Input records:
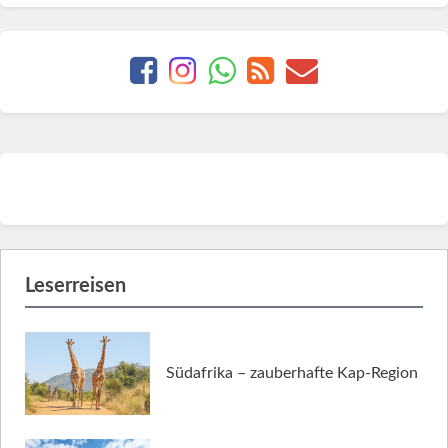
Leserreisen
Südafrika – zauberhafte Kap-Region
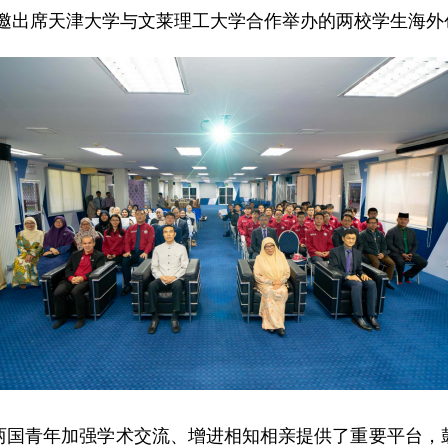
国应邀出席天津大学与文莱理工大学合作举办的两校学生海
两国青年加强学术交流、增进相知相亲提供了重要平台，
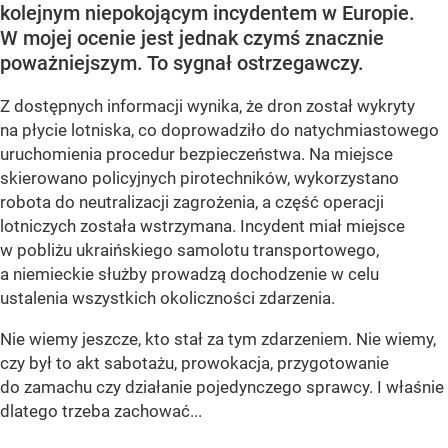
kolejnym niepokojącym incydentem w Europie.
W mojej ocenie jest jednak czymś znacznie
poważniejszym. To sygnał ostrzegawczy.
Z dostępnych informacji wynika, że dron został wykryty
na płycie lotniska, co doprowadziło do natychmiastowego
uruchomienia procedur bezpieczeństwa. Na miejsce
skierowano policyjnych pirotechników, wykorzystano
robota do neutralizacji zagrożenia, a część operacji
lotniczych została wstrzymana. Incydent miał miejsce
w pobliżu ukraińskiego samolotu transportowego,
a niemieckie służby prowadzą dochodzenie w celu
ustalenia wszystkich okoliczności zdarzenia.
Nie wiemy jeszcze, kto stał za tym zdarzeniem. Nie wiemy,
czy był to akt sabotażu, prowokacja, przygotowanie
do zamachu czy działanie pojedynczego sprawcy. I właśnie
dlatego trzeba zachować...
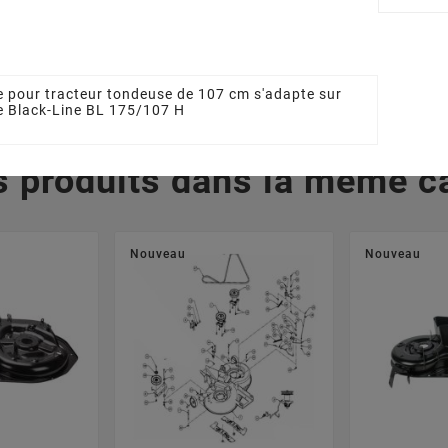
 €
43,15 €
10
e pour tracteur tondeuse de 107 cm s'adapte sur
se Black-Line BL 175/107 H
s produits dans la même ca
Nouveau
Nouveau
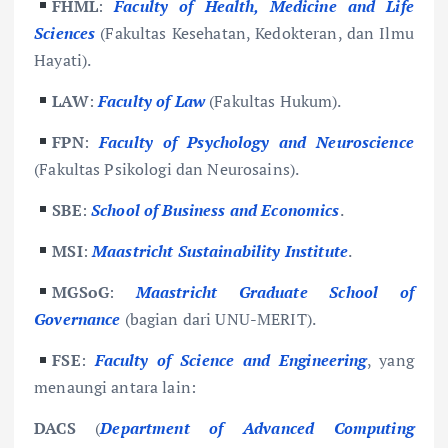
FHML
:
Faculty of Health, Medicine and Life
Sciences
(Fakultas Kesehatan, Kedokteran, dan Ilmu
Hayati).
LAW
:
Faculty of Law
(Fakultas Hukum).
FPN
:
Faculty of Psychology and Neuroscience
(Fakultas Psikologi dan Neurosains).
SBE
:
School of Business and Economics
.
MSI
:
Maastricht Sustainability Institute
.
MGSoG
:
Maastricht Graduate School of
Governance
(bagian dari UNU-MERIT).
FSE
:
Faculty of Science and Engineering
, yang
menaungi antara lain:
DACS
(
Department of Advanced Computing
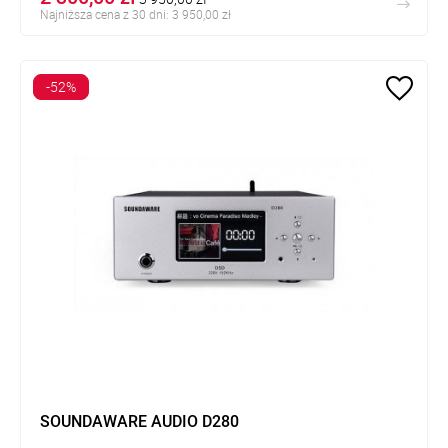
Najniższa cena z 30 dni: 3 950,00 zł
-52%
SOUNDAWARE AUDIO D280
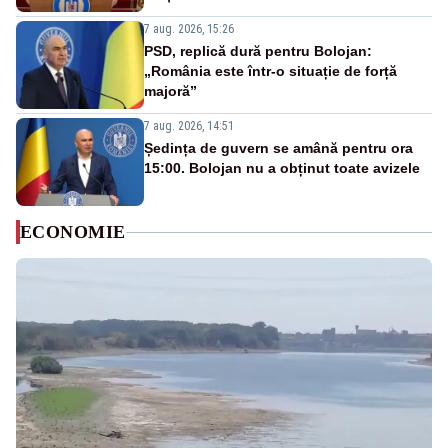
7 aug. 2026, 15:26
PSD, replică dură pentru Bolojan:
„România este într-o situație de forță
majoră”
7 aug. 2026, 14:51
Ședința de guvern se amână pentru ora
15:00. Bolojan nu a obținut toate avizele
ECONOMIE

What is required: Copy out all the text lines from the material above, line for line and without changes, and leave out the pictures.

Answer to the exercise:
Leserreisen
Südafrika – zauberhafte Kap-Region
国应邀出席天津大学与文莱理工大学合作举办的两校学生海
两国青年加强学术交流、增进相知相亲提供了重要平台，
kolejnym niepokojącym incydentem w Europie.
W mojej ocenie jest jednak czymś znacznie
poważniejszym. To sygnał ostrzegawczy.
Z dostępnych informacji wynika, że dron został wykryty
na płycie lotniska, co doprowadziło do natychmiastowego
uruchomienia procedur bezpieczeństwa. Na miejsce
skierowano policyjnych pirotechników, wykorzystano
robota do neutralizacji zagrożenia, a część operacji
lotniczych została wstrzymana. Incydent miał miejsce
w pobliżu ukraińskiego samolotu transportowego,
a niemieckie służby prowadzą dochodzenie w celu
ustalenia wszystkich okoliczności zdarzenia.
Nie wiemy jeszcze, kto stał za tym zdarzeniem. Nie wiemy,
czy był to akt sabotażu, prowokacja, przygotowanie
do zamachu czy działanie pojedynczego sprawcy. I właśnie
dlatego trzeba zachować...
 €
43,15 €
10
e pour tracteur tondeuse de 107 cm s'adapte sur
se Black-Line BL 175/107 H
s produits dans la même ca
Nouveau
Nouveau
FHML
:
Faculty of Health, Medicine and Life
Sciences
(Fakultas Kesehatan, Kedokteran, dan Ilmu
Hayati).
LAW
:
Faculty of Law
(Fakultas Hukum).
FPN
:
Faculty of Psychology and Neuroscience
(Fakultas Psikologi dan Neurosains).
SBE
:
School of Business and Economics
.
MSI
:
Maastricht Sustainability Institute
.
MGSoG
:
Maastricht Graduate School of
Governance
(bagian dari UNU-MERIT).
FSE
:
Faculty of Science and Engineering
, yang
menaungi antara lain:
DACS
(
Department of Advanced Computing
Najniższa cena z 30 dni: 3 950,00 zł
-52%
SOUNDAWARE AUDIO D280
7 aug. 2026, 15:26
PSD, replică dură pentru Bolojan:
„România este într-o situație de forță
majoră”
7 aug. 2026, 14:51
Ședința de guvern se amână pentru ora
15:00. Bolojan nu a obținut toate avizele
ECONOMIE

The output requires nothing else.